Question

What is the solution set for $${\displaystyle \frac{2x-3}{3x-7}}>0$$?
1. $$(-\mathrm{\infty },{\displaystyle \frac{1}{2}})\cup ({\displaystyle \frac{2}{3}},\mathrm{\infty })$$
2. $$(-\mathrm{\infty },{\displaystyle \frac{3}{2}})\cup ({\displaystyle \frac{7}{4}},\mathrm{\infty })$$
3. $$(-\mathrm{\infty },{\displaystyle \frac{3}{2}})\cup ({\displaystyle \frac{7}{3}},\mathrm{\infty })$$
4. $$(-\mathrm{\infty },{\displaystyle \frac{-1}{2}})\cup ({\displaystyle \frac{7}{4}},\mathrm{\infty })$$

Answer 1

Hint: This problem is based on linear inequality. The inequality holds when both numerator as well as denominator is greater than or equal to 0. Therefore, we get two cases in this problem and by solving each case we get the value of x from that value we get the range of x.
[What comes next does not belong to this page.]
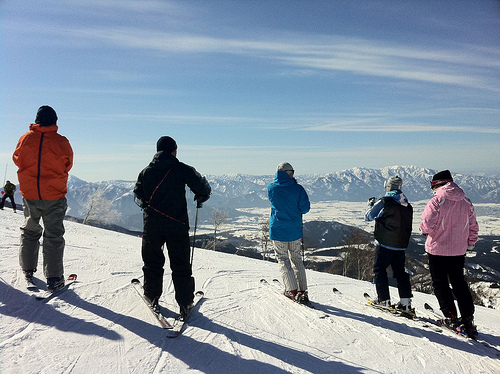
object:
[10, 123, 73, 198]
jacket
Complete step-by-step solution:
In this problem, it is given that $${\displaystyle \frac{2x-3}{3x-7}}>0$$
It is a type of linear inequality, linear inequality means the linear equation is described in term of mathematics when two algebraic expressions are represented with symbols like$$>$$,$$<$$ or$$\le ,\ge$$ they can be called an inequality (general definition).
Above problem is given as $${\displaystyle \frac{2x-3}{3x-7}}>0$$
As you observe in this equation then you can observe that the equation can only be satisfied when the numerator as well as denominator must be positive that means it is greater than zero. Another case is that numerator as well as denominator both are negative that means it should be less than zero.
Case 1:
That is $$(2x-3)>0$$and $$(3x-7)>0$$
If$$x>{\displaystyle \frac{7}{3}}$$, then from given equation $$x>{\displaystyle \frac{3}{2}}$$which give us $$x>{\displaystyle \frac{7}{3}}$$
That means the coordinate becomes $$({\displaystyle \frac{7}{3}},\mathrm{\infty })$$
Case 2:
That is $$(2x-3)<0$$and $$(3x-7)<0$$
If$$x<{\displaystyle \frac{7}{3}}$$, then from given equation $$x<{\displaystyle \frac{3}{2}}$$which give us $$x<{\displaystyle \frac{3}{2}}$$
That means the coordinate becomes $$(-\mathrm{\infty },{\displaystyle \frac{3}{2}})$$
Therefore, $$x\in (-\mathrm{\infty },{\displaystyle \frac{3}{2}})\cup ({\displaystyle \frac{7}{3}},\mathrm{\infty })$$
So, the correct option is “option 3”.

Note: So far, everything you've learned about solving linear equations has also been applied to solving inequality. The only difference is that when multiplying or dividing by a negative number, you must also reverse the inequality sign. If both the numerator and denominator are less than or higher than 0, the inequality holds for the problem above. When dividing the coefficient of the variable on both sides of a linear inequality, keep in mind that if the coefficient is positive, the inequality's direction will not change. If the coefficient is negative, the inequality's direction will shift. Finally, you must plot all of the findings on a number line to obtain an interval solution.